Prof Karikari was speaking at the British Council Hall, Accra, on Tuesday evening at the 10th Kronti ne Akwamu lecture under the theme: ‘The Paradox of Voice Without Accountability in Ghana’.

The annual Kronti ne Akwamu public lecture is one of the Centre for Democratic Governance (CDD) flagship programmes which features distinguished scholars and practitioners around the world to share their experience on democracy building and fostering good governance.

He said in addressing the threats, “We should look at some of the things that the media do that weakens or threatens their freedoms and debases citizens’ right to free expression.”

“The first is what I will call (with apologies to General Mosquito), the ‘Kwasia bi nti’ problem. This is the discreet threat to press freedom by the spate of libel suits and the resultant high compensation damages imposed by the courts. In recent months, the Daily Graphic has been fined to pay GHc100,000, DAILY GUIDE to pay GHc300,000 and another thousands.”

He said in the first place, the problem had come about by what he called “recklessness of the media," adding that “much of the time, their actions are driven by partisan political motives where they abandon basic ethical and professional norms.”

Prof Karikari said the new compensations being awarded by the courts “weaken the media’s sustainability to remain on the market particularly the print media and their resolve to remain independent.”

He bemoaned the lack of checks on the activities of serial callers in the media who, he said, have now been promoted to political party communicators saying, “When they are unleashed, they produce a desired effect of frightening citizens who express views contrary to that of their government or parties.”

“Government cannot make laws that take the citizens right to freedom of expression. However, nothing stops government from paying out of mine and your taxes hoards men and women whose job it is to, seemingly utilising their right to free speech to shut down or silence mine and your voice.”

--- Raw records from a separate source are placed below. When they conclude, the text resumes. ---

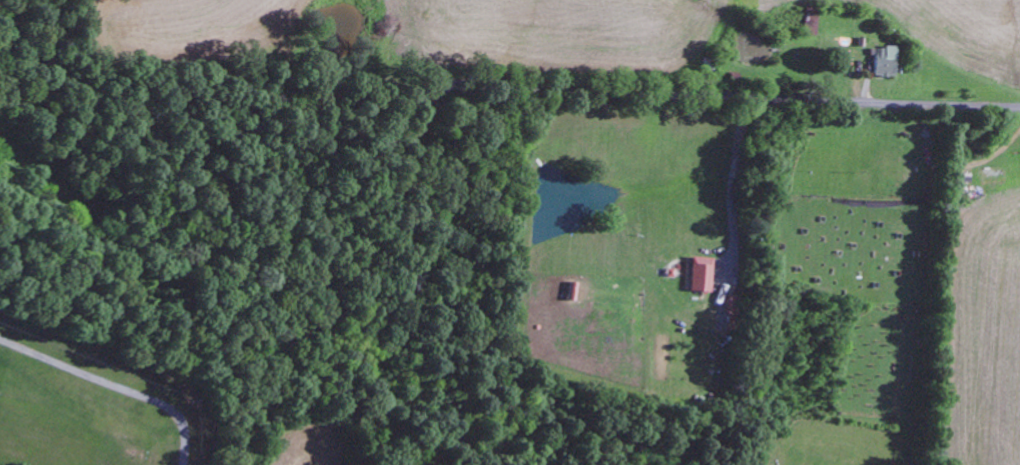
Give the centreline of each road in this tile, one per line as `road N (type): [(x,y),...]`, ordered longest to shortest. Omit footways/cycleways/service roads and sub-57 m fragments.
road 1 (residential): [(232,464),(289,351),(358,260),(1019,253)]
road 2 (residential): [(358,260),(425,112),(453,98),(526,92),(1019,106)]

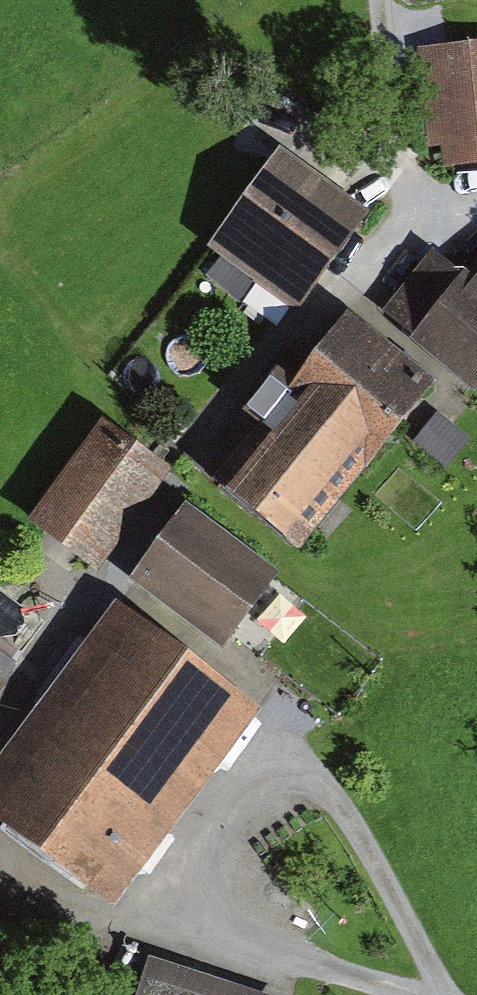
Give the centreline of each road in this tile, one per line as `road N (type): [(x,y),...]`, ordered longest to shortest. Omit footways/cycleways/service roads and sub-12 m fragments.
road 1 (track): [(0,751),(39,685),(186,491),(194,444),(279,343),(337,297),(420,209)]
road 2 (track): [(440,994),(359,834),(310,774),(264,767),(241,775),(211,812),(210,864),(233,914)]
road 3 (track): [(410,994),(281,953),(233,914),(113,936),(34,911),(0,886)]
road 4 (track): [(382,0),(389,145),(420,209)]

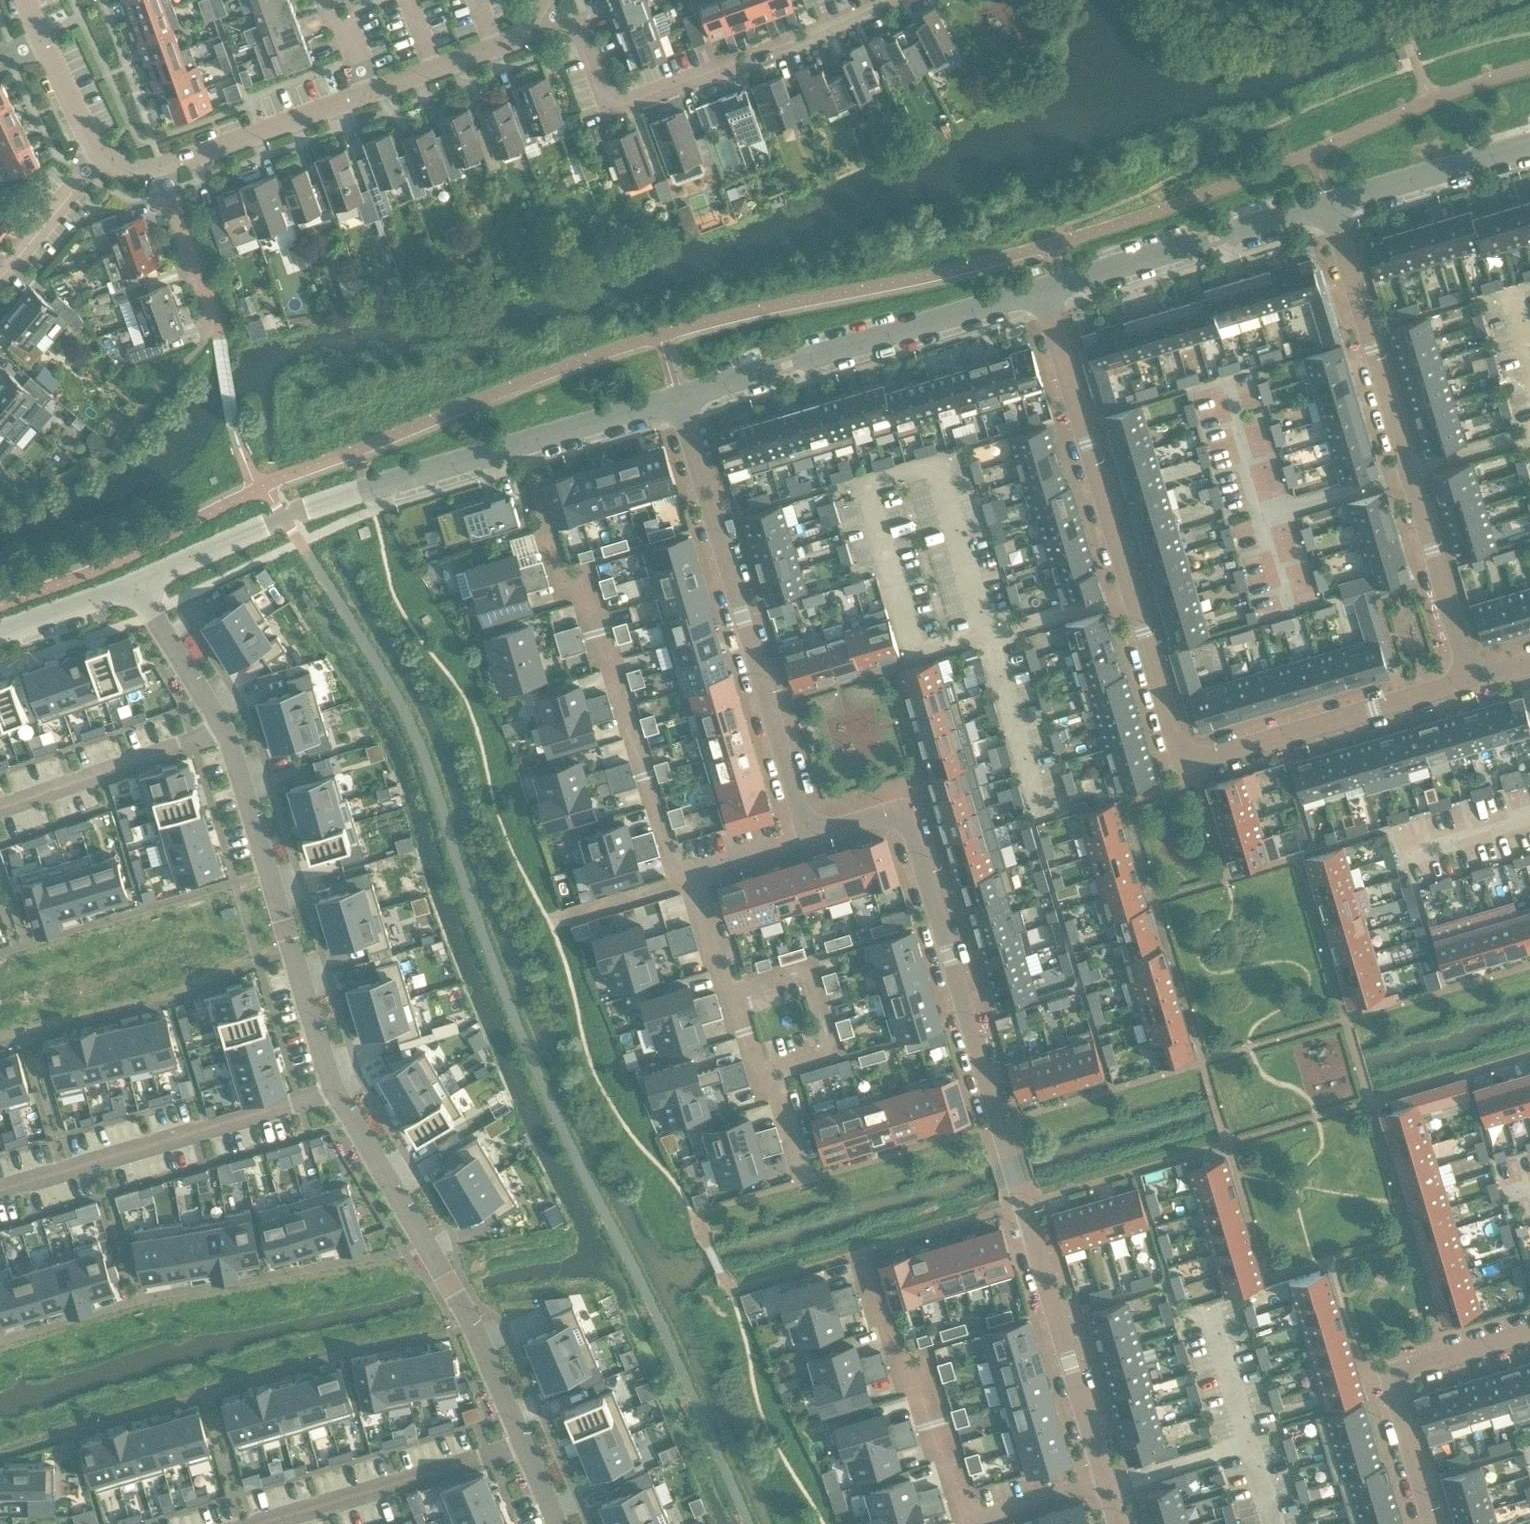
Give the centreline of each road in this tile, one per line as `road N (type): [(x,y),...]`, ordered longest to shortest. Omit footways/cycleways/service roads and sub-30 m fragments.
road 1 (residential): [(808,837),(904,811),(1104,1479)]
road 2 (residential): [(1469,682),(1182,768),(1131,596)]
road 3 (residential): [(677,400),(808,837)]
road 4 (residential): [(542,9),(576,39),(602,115),(899,0)]
road 5 (tertiary): [(285,518),(677,400)]
road 6 (residential): [(332,1089),(469,1322),(521,1444)]
road 7 (tertiary): [(677,400),(1041,291)]
road 8 (residential): [(221,728),(332,1089)]
road 9 (residential): [(687,878),(594,597),(563,578),(549,537)]
road 10 (residential): [(0,1190),(332,1089)]
road 11 (residential): [(805,1180),(785,1111),(762,1074),(687,878)]
road 12 (residential): [(1131,596),(1041,291)]
road 13 (residential): [(985,638),(919,659),(869,491),(937,471)]
road 14 (residential): [(1430,1523),(1387,1376),(1529,1334)]
road 15 (tertiary): [(1041,291),(1329,205)]
road 16 (residential): [(967,1521),(918,1369),(892,1354),(862,1254)]
road 17 (residential): [(1329,205),(1407,476)]
road 18 (residential): [(255,1523),(521,1444)]
road 19 (residential): [(0,807),(221,728)]
road 20 (residential): [(164,169),(367,92)]
road 21 (residential): [(1407,476),(1469,682)]
road 22 (tertiary): [(1329,205),(1529,146)]
road 23 (residential): [(367,92),(505,42),(542,9)]
road 24 (residential): [(219,340),(164,169)]
road 25 (residential): [(985,638),(1034,806)]
road 26 (residential): [(937,471),(985,638)]
road 27 (residential): [(135,583),(221,728)]
road 28 (tertiary): [(285,518),(135,583)]
road 29 (residential): [(0,279),(106,159)]
road 30 (residential): [(1131,596),(985,638)]
road 31 (residential): [(1407,476),(1263,519)]
road 32 (residential): [(687,878),(551,924)]
road 33 (residential): [(1104,1479),(967,1521)]
road 34 (tertiary): [(135,583),(0,631)]
road 35 (residential): [(43,44),(106,159)]
road 36 (residential): [(808,837),(687,878)]
road 37 (residential): [(1529,439),(1407,476)]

He said ‘ethnocentrism and political party sectarianism’ had crept into the body politic of Ghana and advised the public to read between the lines.

“By now, we should be aware that more and more, the interests of political party leaders and beneficiaries of the largesse of power and those of the people are as parallel as two railway lines. To give power to the relevance of voice for social change, we must be ready to add the muscle of political activism.”

“We must live fully the full import of freedom of expression, demonstrate grotesquely all peacefully. We must fight the polarisation imposed by political parties and widen and expose the polarisation between patriotism and a political culture increasingly determined by what I call the Vicky ambition, the principle of only one million dollars.”